Your task:
Output every line of the data exactly as it appears.

[Stored items]
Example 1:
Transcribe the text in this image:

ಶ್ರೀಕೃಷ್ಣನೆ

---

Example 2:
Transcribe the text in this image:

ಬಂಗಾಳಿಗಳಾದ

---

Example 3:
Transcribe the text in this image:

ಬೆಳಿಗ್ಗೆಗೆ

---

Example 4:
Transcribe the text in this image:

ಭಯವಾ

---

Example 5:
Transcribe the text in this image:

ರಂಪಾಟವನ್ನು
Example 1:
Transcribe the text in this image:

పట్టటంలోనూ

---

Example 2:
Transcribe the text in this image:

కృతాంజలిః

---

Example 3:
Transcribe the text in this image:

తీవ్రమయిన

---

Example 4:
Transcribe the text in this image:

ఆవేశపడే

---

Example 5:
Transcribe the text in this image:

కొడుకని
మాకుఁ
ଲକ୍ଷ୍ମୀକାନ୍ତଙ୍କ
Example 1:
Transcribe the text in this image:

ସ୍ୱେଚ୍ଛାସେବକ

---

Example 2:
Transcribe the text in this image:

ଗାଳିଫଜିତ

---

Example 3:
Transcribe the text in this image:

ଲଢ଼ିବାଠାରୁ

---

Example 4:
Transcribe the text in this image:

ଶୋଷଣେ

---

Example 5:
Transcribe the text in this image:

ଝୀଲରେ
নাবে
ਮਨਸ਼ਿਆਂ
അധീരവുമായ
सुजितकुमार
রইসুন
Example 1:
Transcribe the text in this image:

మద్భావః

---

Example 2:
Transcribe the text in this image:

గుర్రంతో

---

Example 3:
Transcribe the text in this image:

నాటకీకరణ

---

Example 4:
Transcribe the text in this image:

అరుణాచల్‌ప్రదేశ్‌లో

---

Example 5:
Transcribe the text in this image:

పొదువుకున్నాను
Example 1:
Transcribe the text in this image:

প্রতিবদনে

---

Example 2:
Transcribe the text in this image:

Answer to this problem:
Example 1:
Transcribe the text in this image:

ಶ್ರೀಕೃಷ್ಣನೆ

---

Example 2:
Transcribe the text in this image:

ಬಂಗಾಳಿಗಳಾದ

---

Example 3:
Transcribe the text in this image:

ಬೆಳಿಗ್ಗೆಗೆ

---

Example 4:
Transcribe the text in this image:

ಭಯವಾ

---

Example 5:
Transcribe the text in this image:

ರಂಪಾಟವನ್ನು
Example 1:
Transcribe the text in this image:

పట్టటంలోనూ

---

Example 2:
Transcribe the text in this image:

కృతాంజలిః

---

Example 3:
Transcribe the text in this image:

తీవ్రమయిన

---

Example 4:
Transcribe the text in this image:

ఆవేశపడే

---

Example 5:
Transcribe the text in this image:

కొడుకని
మాకుఁ
ଲକ୍ଷ୍ମୀକାନ୍ତଙ୍କ
Example 1:
Transcribe the text in this image:

ସ୍ୱେଚ୍ଛାସେବକ

---

Example 2:
Transcribe the text in this image:

ଗାଳିଫଜିତ

---

Example 3:
Transcribe the text in this image:

ଲଢ଼ିବାଠାରୁ

---

Example 4:
Transcribe the text in this image:

ଶୋଷଣେ

---

Example 5:
Transcribe the text in this image:

ଝୀଲରେ
নাবে
ਮਨਸ਼ਿਆਂ
അധീരവുമായ
सुजितकुमार
রইসুন
Example 1:
Transcribe the text in this image:

మద్భావః

---

Example 2:
Transcribe the text in this image:

గుర్రంతో

---

Example 3:
Transcribe the text in this image:

నాటకీకరణ

---

Example 4:
Transcribe the text in this image:

అరుణాచల్‌ప్రదేశ్‌లో

---

Example 5:
Transcribe the text in this image:

పొదువుకున్నాను
Example 1:
Transcribe the text in this image:

প্রতিবদনে

---

Example 2:
Transcribe the text in this image:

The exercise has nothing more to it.